In a wide, silent, ‘ah’ her mouth opened. He was typing again. Rora squeezed her palms together beneath her joined fingers, hunching her shoulders at the same time. “Do you really think you could kill a woman you’d slept with?”
“Wouldn’t be the first one,” he mumbled.
“How do you do that thing where you distort your voice?”
“I carry tech, stops people listening in. Distorts video footage too.”
It was a wonder that he was so casual about admitting his crimes and circumventing the law. “How did you get my license from me and put it back on the table like that? You didn’t even touch me.” He said nothing. “What about Benjamin’s license, where did you get that?”
“It’s a fake,” he said. “And I took your license to prove a point.”
“What point?”
“Carrying ID is an amateur mistake. If I could get it, anyone could, I learned everything about your entire life from that one card. And if you have ID and the cops stop you, that’s it, over… For someone like you anyway.”
“And you?” she asked. “You don’t carry ID?”
“I don’t have ID. Period,” he said. “I’m not on any database either… not for long anyway.”
Peering at him, she watched the intensity of his focus. This guy was beyond an enigma, all she had were questions. “I don’t believe that,” she said. “I heard you were wanted in a bunch of countries, that means you’ve travelled. You can’t travel without ID.”
“Says who?” he asked and paused to look at the ceiling as if he was considering something before he stopped working to look at her. “First, you don’t have to be in a country to break their laws. Sitting right here at this table, I’ve added myself to—and erased myself from—at least three wanted lists, and none of them belong to the country we’re sitting in.”
“So, you’re on their wanted lists without ever leaving the country you were born in? You’ve really never been out of the country?”
“Who says I was born here?” he asked.
“Oh my God!” she exclaimed, throwing up her hands. “Where were you born?”
“That’s a question a lot of people would like answered,” he said and went back to ty
ping.
But she pushed the lid of the laptop down, almost trapping his fingers again. His hands balled to fists that he dumped on the table on either side of the computer, while he huffed through tight lips.
“Strike—”
“Stop saying my name in public,” he said, but she glanced around and there were only three other people there; one guy at the counter, and another couple way on the other side of the room. “Get out of the habit.”
“Are you an American?”
“Does it matter?”
“Yes,” she said. “I don’t get it. I don’t get why you covet this reputation. Do you know what people say about you?”
“That I broke every one of the ten commandments the day I first walked your mortal earth? That Satan himself spat me out of hell for trying to take over? Yeah, I’ve heard what they say.”
“And?”
“People leave me alone,” he said, opening the laptop. “I like the stories.”
“Didn’t work on me.”
Her lips turned up in a grin, and she hunched down to hide herself behind the top of his laptop, letting herself peek over it at him with glittering mischievous eyes.

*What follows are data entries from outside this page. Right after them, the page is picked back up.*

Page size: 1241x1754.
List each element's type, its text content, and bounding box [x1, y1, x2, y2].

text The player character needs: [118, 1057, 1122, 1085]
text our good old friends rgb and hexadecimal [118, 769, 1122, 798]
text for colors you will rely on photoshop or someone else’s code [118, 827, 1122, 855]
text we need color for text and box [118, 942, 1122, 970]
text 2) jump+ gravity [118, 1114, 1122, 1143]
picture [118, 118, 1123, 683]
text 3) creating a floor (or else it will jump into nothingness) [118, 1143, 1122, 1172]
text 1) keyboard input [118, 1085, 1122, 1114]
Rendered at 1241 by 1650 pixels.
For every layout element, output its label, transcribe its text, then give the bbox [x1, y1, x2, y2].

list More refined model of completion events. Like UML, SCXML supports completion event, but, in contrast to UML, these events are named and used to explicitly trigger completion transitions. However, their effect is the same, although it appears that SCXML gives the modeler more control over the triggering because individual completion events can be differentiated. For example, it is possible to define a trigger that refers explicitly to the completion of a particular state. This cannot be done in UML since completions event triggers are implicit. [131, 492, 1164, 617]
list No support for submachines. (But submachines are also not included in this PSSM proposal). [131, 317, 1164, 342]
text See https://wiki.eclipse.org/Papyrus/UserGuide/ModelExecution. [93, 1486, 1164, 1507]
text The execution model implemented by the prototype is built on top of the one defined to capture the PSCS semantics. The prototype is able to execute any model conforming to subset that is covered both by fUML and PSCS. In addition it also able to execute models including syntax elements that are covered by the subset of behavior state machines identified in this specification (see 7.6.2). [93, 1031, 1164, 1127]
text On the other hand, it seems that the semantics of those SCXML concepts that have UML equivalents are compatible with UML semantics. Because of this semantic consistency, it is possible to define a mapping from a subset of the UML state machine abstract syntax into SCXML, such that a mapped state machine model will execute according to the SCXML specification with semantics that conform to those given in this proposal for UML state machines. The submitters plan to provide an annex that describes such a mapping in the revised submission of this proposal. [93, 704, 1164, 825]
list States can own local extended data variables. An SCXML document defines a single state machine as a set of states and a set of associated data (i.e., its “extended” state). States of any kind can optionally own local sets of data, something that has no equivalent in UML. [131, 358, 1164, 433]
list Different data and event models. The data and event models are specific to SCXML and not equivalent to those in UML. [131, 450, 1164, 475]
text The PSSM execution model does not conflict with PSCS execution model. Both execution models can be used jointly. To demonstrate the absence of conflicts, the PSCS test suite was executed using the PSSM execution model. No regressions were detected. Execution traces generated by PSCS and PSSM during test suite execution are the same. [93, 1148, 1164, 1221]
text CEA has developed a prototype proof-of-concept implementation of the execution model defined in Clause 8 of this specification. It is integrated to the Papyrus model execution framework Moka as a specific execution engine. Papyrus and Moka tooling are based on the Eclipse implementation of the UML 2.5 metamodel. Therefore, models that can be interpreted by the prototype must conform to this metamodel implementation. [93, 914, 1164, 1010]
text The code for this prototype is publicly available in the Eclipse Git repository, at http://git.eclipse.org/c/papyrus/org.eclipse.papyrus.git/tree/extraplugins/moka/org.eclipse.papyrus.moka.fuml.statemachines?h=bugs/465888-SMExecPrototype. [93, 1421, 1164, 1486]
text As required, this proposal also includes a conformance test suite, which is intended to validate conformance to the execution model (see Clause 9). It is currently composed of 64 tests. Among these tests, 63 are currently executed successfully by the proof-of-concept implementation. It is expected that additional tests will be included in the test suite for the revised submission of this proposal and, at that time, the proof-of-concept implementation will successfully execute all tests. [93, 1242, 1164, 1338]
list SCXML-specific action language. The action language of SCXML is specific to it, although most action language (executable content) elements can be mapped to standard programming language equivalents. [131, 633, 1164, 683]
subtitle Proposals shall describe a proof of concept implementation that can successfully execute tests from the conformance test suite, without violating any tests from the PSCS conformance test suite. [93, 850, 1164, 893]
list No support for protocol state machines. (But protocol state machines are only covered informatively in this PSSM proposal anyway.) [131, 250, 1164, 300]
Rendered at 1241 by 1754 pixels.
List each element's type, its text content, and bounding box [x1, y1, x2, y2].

“We’ve already established that you’re… you know…” he said, little emotion in his words.
It was nice that he didn’t say the word she hated so much. “Is any of it true? Any of the stories?”
“My father was Satan,” he said, “that one’s true.”
“Maybe we’re related,” she said, thinking of her brother and his father.
“Could be.”
He spoke without his fingers slowing or his expression changing, but such a statement buried itself into her consciousness. She wanted to know more but would save getting into parentage for a later date because the last thing she wanted to do was talk about her own.
“Isn’t it lonely?” she asked. “How long were you with Bella? Does she know everything about you?”